Multi-Link Prediction for mmWave Wireless Communication Systems using Liquid Time-Constant Networks, Long Short-term Memory, and Interpretation using Symbolic Regression

A significant challenge encountered in mmWave and Sub-terahertz systems used in 5G and 1 the upcoming 6G networks is the rapid fluctuation in signal quality across various beam directions. Extremely high-frequency waves are highly vulnerable to obstruction, making even slight adjustments in device orientation or the presence of blockers capable of causing substantial fluctuations in link quality along a designated path. This issue poses a major obstacle because numerous applications with low-latency requirements necessitate precise forecasting of network quality from many directions and cells. The method that is proposed in this research demonstrates an avant-garde approach for assessing the quality of multi-directional connections in mmWave systems by utilizing the Liquid Time Constant network (LTC) instead of the conventionally used Long Short-Term Memory (LSTM) technique. The methods validity was tested through an optimistic simulation involving the monitoring of multi-cell connections at 28 GHz in a scenario where humans and various obstructions were moving arbitrarily.

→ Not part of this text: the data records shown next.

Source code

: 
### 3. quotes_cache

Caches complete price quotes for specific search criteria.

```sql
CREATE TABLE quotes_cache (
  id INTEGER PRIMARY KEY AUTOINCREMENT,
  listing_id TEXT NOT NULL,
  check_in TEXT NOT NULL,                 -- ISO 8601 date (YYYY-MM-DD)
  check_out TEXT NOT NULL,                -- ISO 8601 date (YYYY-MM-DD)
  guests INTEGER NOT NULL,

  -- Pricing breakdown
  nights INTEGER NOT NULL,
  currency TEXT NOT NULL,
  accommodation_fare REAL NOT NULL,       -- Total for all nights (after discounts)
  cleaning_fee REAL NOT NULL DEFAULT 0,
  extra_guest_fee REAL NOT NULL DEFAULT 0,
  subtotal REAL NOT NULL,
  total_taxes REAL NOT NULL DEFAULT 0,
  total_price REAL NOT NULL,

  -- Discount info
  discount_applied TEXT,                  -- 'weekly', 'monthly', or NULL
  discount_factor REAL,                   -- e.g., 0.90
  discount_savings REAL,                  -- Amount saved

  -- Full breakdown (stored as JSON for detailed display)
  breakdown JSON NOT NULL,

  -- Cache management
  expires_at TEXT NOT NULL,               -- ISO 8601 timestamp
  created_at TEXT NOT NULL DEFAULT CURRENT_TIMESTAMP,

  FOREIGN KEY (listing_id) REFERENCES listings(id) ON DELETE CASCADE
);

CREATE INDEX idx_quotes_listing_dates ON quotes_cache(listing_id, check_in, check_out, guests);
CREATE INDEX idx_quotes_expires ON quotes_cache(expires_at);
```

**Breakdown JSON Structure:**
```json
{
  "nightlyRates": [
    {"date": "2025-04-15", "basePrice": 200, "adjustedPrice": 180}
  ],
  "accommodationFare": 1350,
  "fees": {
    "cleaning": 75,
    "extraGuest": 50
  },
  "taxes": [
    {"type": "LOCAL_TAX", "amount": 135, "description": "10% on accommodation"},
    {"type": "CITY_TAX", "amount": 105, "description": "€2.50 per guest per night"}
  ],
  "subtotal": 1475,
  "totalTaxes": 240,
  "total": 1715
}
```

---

The results with LTC are significantly better than those obtained by conventional approaches such as LSTM. The latter resulted in a test Root Mean Squared Error (RMSE) of 3.44 dB, while the former, 0.25 dB, demonstrating a 13-fold improvement. For better interpretability and to illustrate the complexity of prediction, an approximate mathematical expression is also fitted to the simulated signal data using Symbolic Regression.